Have you ever created something? Not for an assignment or for grades, not out of obligations, but out of the joy in your heart. Not because someone else told you to, but because that thing that was inside of you just needed to manifest. A piece of music, a story, a drawing, a toy, an invention, an idea.
Call me a simpleton, but creation—the process of creating something, the human ability to transform a thought into existence—amazes me. The greatest stories of our species are made up of men and women who made something that didn’t previously exist into existence. Think of the Wright Brothers, Alexander Graham Bell, Albert Einstein, Ada Lovelace, Steve Jobs, Elon Musk, and the like. They are those who could see beyond what it was to what it could be, and then they made it happen.
Where does this power to create come from? Well, you’re reading this article on a Christian website, so you know the obvious answer. But come along for a moment to imagine the first creation, to a time when an Artist first conceived an idea.
“In the beginning God created the heavens and the earth” (Gen. 1:1, NKJV).
Consider this. When someone picks up the Bible for the very first time, the first thing that he or she does is encounter a God engaged in the creative process. When God chose to write His opening act, His first introduction to the world, His grand entrance, His first impression, He chose a story of creativity.

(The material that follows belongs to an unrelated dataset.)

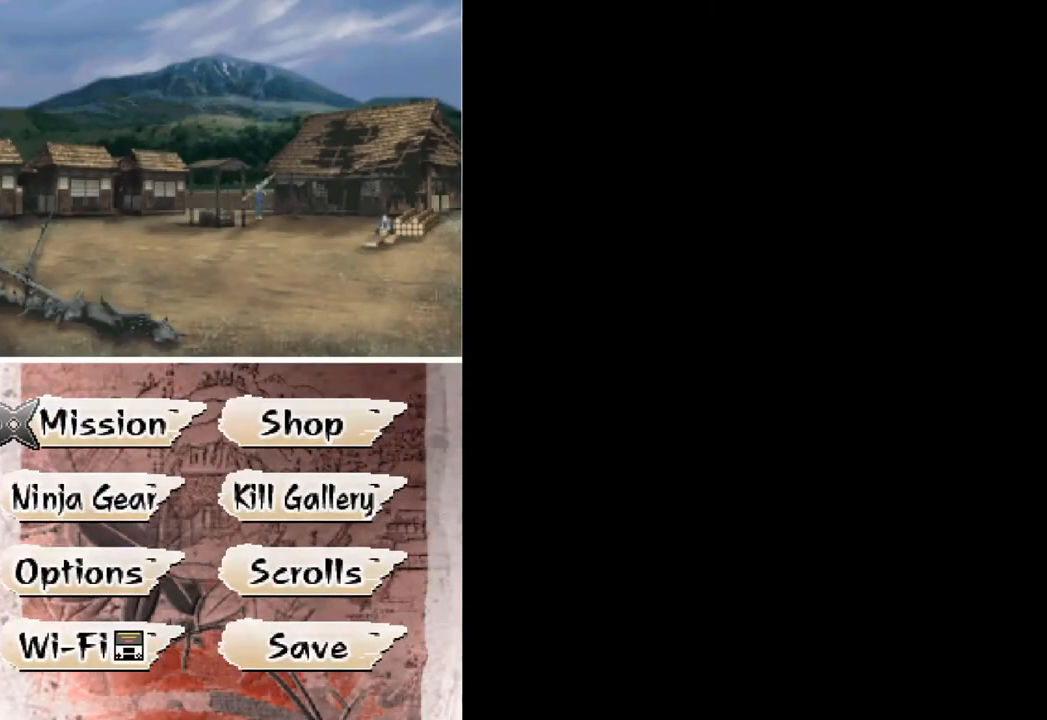
{"buttons": [], "button_events": []}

For a whole chapter, He unleashed His creative power and wisdom, His wit and imagination, to form a whole system of existence out of nothing. Have you ever thought about how hard it is to create something out of nothing?
It’s easy to take the Creation story for granted, especially if you’ve read it since childhood. When we read about the third day, the trees are already outside our windows, growing, blooming, and bearing fruits. We already know, intellectually and experientially, how important the sun is when we read about the fourth day. In other words, we read about Creation anachronistically.
But what would it be like to witness Creation in real time, when there was nothing else around and there was no existing blueprint for planet Earth? When God set out to create the world, there was no manual or a how-to article. There was no YouTube video tutorial on creating light out of darkness or how to make stuff grow out of other stuff. He didn’t google “How to make gravity” or “How to create birds.”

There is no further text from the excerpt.